• [To-do item] Transcribe the lines of the listing beginning with the line that contains "Novedades de Venezuela: Julio" and continuing through the end of the listing, with both ends included. Omit the pictures from your transcription.

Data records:
'''
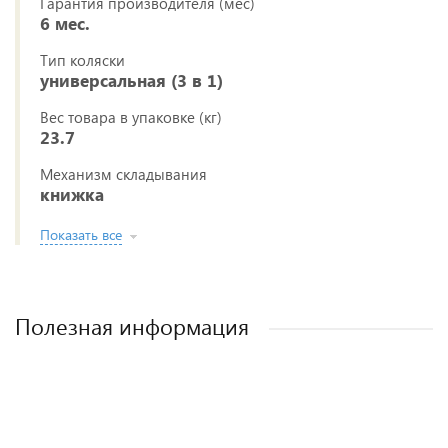
Гарантия производителя (мес)
6 мес.
Тип коляски
универсальная (3 в 1)
Вес товара в упаковке (кг)
23.7
Механизм складывания
книжка
Показать все
Полезная информация
Полезные аксессуары для малышей и
Рейтинг колясок для новорожденных
Виды колясок и чем они отличаются.
Как выбрать детскую коляску для
новорожденного?
мам.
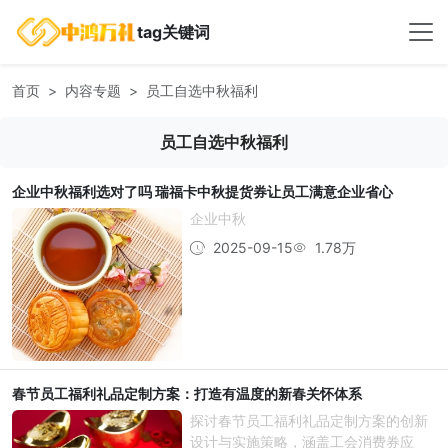
tag关键词
首页
内容专题
员工自选中秋福利
员工自选中秋福利
企业中秋福利选对了吗 瑞福卡中秋提货券让员工满意企业省心
企业中秋
2025-09-15
1.78万
春节员工福利礼品定制方案：打造有温度的新春关怀体系
探讨春节员工福利礼品定制方案的创新
设计与实施策略，涵盖工会消费券应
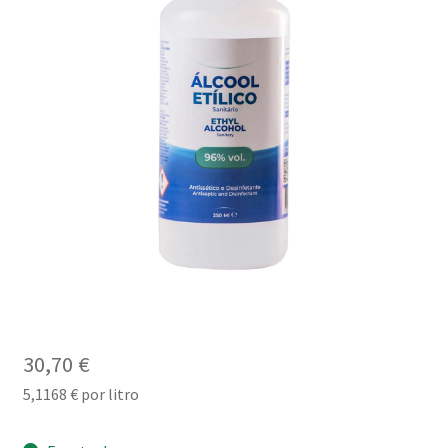
30,70
€
5,1168
€
por litro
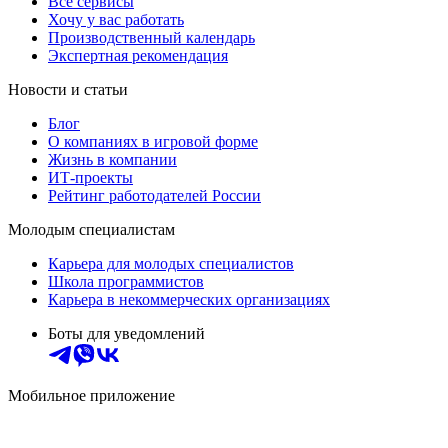
Все сервисы
Хочу у вас работать
Производственный календарь
Экспертная рекомендация
Новости и статьи
Блог
О компаниях в игровой форме
Жизнь в компании
ИТ-проекты
Рейтинг работодателей России
Молодым специалистам
Карьера для молодых специалистов
Школа программистов
Карьера в некоммерческих организациях
Боты для уведомлений
Мобильное приложение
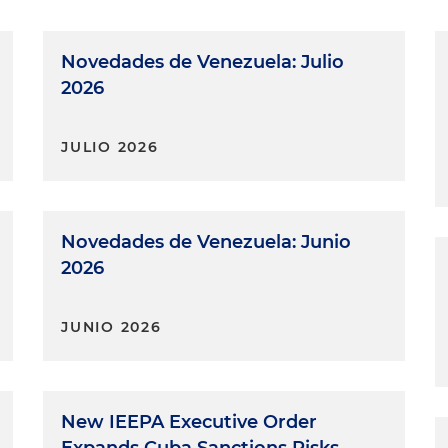
Novedades de Venezuela: Julio
2026
JULIO 2026
Novedades de Venezuela: Junio
2026
JUNIO 2026
New IEEPA Executive Order
Expands Cuba Sanctions Risks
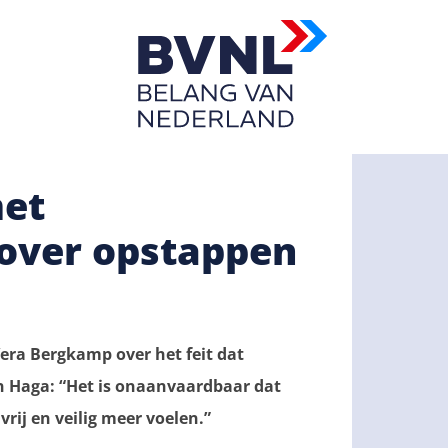
met
over opstappen
era Bergkamp over het feit dat
 Haga: “Het is onaanvaardbaar dat
rij en veilig meer voelen.”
'''
• [Solution]
Novedades de Venezuela: Julio
2026
JULIO 2026
Novedades de Venezuela: Junio
2026
JUNIO 2026
New IEEPA Executive Order
Expands Cuba Sanctions Risks
met
over opstappen
era Bergkamp over het feit dat
 Haga: “Het is onaanvaardbaar dat
rij en veilig meer voelen.”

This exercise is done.